Records from a collection
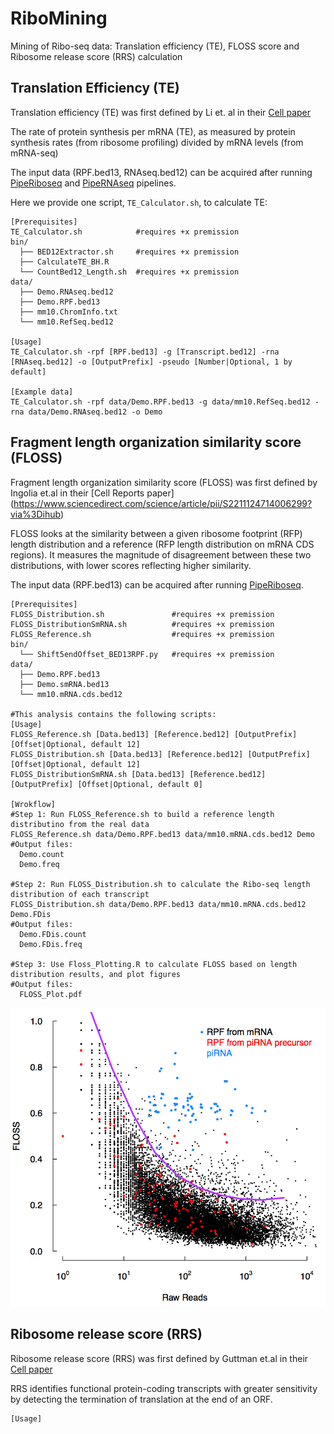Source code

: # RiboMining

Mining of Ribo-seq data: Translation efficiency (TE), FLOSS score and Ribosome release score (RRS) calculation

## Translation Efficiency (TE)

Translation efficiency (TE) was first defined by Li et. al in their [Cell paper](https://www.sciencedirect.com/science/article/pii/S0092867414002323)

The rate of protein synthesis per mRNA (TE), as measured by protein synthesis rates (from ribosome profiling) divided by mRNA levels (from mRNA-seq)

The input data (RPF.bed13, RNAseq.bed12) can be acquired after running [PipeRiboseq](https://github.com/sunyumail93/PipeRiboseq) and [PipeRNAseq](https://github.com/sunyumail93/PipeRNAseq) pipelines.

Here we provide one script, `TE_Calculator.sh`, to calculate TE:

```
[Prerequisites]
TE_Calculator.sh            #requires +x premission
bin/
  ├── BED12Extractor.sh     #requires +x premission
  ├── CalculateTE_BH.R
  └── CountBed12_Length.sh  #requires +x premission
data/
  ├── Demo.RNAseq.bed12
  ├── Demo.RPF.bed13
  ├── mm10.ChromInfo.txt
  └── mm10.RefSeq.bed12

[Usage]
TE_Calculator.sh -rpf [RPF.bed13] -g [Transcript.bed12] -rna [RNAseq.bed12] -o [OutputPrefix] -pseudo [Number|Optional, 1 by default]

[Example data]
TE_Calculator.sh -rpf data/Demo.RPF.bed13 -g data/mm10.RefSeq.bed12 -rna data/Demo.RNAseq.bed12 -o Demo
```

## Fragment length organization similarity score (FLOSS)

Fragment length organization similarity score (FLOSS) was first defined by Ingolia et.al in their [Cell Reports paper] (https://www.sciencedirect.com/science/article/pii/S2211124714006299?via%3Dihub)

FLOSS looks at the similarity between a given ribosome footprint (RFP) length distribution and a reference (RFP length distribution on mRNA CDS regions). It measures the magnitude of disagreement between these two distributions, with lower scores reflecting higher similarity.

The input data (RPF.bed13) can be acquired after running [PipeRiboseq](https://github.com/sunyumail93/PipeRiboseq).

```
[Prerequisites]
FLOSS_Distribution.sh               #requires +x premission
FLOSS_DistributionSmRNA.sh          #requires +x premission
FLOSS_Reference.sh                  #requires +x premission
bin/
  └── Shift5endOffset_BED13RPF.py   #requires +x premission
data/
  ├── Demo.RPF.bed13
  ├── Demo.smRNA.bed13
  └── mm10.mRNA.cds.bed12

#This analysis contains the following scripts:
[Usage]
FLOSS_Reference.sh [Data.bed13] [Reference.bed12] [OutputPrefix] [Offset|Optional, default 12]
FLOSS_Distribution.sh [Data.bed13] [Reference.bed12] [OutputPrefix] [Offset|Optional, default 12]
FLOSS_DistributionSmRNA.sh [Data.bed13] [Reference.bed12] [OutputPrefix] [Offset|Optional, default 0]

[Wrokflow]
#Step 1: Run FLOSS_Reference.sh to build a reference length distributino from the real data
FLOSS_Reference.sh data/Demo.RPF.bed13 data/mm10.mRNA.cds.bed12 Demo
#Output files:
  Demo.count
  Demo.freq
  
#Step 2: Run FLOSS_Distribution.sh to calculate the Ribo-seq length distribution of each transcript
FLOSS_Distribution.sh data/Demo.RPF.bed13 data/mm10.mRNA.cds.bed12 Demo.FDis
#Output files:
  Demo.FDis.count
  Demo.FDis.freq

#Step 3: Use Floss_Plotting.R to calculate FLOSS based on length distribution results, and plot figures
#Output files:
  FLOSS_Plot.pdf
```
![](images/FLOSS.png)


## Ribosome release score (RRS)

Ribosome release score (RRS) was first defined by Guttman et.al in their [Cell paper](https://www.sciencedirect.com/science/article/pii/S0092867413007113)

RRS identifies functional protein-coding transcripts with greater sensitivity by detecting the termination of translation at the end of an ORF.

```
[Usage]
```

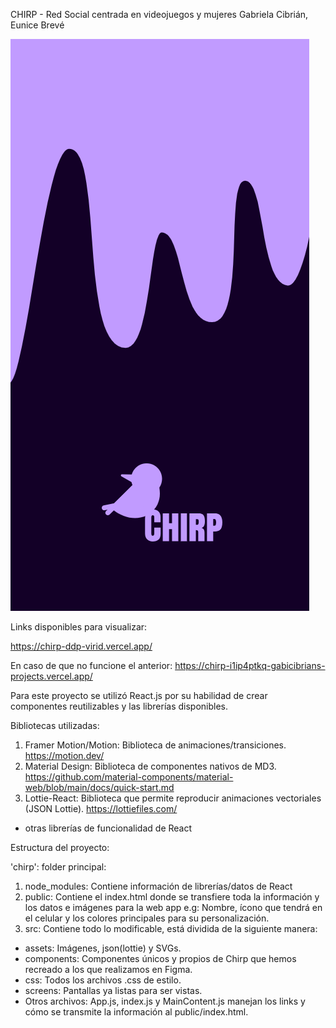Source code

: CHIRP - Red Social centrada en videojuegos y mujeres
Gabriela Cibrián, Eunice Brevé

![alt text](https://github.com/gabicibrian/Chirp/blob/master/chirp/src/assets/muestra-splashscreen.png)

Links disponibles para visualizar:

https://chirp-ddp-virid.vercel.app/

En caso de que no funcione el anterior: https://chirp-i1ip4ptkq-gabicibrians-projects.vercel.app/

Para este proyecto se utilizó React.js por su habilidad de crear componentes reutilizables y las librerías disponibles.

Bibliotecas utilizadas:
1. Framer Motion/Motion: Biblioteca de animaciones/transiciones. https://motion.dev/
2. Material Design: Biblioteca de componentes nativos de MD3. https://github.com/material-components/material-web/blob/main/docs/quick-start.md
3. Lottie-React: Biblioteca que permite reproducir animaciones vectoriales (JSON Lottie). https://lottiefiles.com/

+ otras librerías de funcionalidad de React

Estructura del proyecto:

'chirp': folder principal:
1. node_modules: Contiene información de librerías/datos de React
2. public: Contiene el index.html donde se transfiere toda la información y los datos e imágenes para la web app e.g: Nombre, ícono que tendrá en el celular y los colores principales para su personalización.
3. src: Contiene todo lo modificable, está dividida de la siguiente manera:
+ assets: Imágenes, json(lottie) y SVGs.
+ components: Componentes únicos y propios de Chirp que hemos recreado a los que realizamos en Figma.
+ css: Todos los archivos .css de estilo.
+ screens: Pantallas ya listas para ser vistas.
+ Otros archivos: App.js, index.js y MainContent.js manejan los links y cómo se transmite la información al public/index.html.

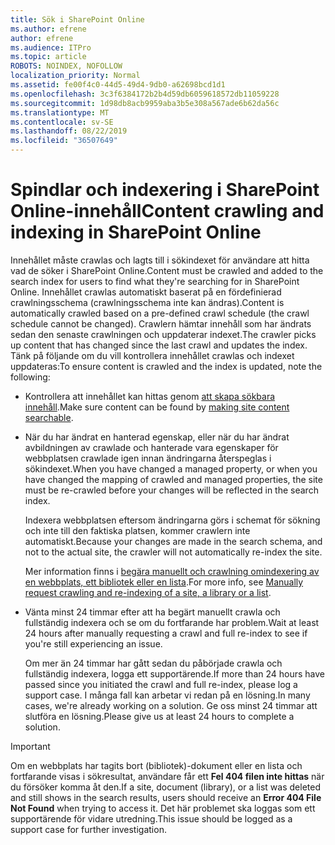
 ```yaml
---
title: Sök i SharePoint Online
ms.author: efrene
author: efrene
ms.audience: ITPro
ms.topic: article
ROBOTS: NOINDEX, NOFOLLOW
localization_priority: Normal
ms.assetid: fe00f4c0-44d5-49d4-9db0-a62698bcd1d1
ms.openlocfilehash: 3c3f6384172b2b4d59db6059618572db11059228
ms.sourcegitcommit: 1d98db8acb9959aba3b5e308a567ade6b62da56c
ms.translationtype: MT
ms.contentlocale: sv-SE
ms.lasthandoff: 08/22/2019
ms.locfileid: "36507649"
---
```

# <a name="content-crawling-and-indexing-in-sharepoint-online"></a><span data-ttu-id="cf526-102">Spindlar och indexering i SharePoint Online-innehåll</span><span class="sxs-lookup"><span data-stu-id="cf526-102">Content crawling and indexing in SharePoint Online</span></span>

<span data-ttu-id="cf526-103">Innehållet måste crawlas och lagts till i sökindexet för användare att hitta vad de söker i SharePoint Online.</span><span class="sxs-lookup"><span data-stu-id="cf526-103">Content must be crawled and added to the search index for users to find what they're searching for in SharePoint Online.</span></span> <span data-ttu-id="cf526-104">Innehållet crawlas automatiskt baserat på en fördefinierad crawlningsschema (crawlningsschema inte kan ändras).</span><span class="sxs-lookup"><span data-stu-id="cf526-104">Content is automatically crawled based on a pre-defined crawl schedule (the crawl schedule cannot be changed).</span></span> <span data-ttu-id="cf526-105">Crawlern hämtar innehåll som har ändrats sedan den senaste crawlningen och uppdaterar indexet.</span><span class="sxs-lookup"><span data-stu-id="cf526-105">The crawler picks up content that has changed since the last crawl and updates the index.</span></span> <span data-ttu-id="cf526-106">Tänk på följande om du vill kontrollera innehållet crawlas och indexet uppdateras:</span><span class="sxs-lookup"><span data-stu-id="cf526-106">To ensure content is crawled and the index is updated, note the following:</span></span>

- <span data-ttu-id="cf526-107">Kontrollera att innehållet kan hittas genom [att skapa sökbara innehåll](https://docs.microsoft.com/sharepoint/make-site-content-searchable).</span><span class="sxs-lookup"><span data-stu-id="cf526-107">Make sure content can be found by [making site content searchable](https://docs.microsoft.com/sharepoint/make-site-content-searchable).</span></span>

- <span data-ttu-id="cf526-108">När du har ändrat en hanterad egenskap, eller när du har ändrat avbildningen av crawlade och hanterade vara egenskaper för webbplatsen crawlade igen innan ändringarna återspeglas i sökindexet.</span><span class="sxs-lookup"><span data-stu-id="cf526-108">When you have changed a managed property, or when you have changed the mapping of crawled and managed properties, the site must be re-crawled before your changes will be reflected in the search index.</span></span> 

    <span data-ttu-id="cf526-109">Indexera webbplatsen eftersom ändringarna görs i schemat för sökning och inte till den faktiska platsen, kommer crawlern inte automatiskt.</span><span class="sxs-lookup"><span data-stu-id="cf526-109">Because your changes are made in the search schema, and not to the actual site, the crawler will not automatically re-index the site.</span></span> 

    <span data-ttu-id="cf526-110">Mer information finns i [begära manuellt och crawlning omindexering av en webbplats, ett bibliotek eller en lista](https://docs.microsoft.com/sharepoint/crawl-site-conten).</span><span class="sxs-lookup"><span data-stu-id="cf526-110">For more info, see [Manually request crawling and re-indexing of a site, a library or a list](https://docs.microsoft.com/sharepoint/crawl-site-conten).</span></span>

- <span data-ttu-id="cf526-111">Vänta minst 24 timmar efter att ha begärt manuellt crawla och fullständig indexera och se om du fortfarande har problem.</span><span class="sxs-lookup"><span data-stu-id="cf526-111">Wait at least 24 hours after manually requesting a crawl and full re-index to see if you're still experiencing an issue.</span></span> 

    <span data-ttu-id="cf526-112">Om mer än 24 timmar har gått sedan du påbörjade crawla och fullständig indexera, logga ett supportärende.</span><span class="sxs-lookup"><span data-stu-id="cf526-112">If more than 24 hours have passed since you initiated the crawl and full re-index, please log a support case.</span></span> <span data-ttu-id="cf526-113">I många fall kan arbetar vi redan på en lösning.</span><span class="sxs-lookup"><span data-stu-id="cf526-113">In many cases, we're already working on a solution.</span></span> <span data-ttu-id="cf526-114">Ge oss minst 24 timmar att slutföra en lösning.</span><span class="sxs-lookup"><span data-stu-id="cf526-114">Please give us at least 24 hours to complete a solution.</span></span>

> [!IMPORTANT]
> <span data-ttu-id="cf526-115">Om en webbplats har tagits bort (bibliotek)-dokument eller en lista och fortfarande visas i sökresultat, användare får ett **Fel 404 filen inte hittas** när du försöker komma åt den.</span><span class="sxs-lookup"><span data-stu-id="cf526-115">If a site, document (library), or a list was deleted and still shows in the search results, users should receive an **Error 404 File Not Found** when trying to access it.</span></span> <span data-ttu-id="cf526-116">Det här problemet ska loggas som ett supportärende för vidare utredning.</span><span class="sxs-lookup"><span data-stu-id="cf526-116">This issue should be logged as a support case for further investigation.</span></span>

Problem description:
Show all lines above containing "must".

Answer to this exercise:
<span data-ttu-id="cf526-103">Innehållet måste crawlas och lagts till i sökindexet för användare att hitta vad de söker i SharePoint Online.</span><span class="sxs-lookup"><span data-stu-id="cf526-103">Content must be crawled and added to the search index for users to find what they're searching for in SharePoint Online.</span></span> <span data-ttu-id="cf526-104">Innehållet crawlas automatiskt baserat på en fördefinierad crawlningsschema (crawlningsschema inte kan ändras).</span><span class="sxs-lookup"><span data-stu-id="cf526-104">Content is automatically crawled based on a pre-defined crawl schedule (the crawl schedule cannot be changed).</span></span> <span data-ttu-id="cf526-105">Crawlern hämtar innehåll som har ändrats sedan den senaste crawlningen och uppdaterar indexet.</span><span class="sxs-lookup"><span data-stu-id="cf526-105">The crawler picks up content that has changed since the last crawl and updates the index.</span></span> <span data-ttu-id="cf526-106">Tänk på följande om du vill kontrollera innehållet crawlas och indexet uppdateras:</span><span class="sxs-lookup"><span data-stu-id="cf526-106">To ensure content is crawled and the index is updated, note the following:</span></span>
- <span data-ttu-id="cf526-108">När du har ändrat en hanterad egenskap, eller när du har ändrat avbildningen av crawlade och hanterade vara egenskaper för webbplatsen crawlade igen innan ändringarna återspeglas i sökindexet.</span><span class="sxs-lookup"><span data-stu-id="cf526-108">When you have changed a managed property, or when you have changed the mapping of crawled and managed properties, the site must be re-crawled before your changes will be reflected in the search index.</span></span> 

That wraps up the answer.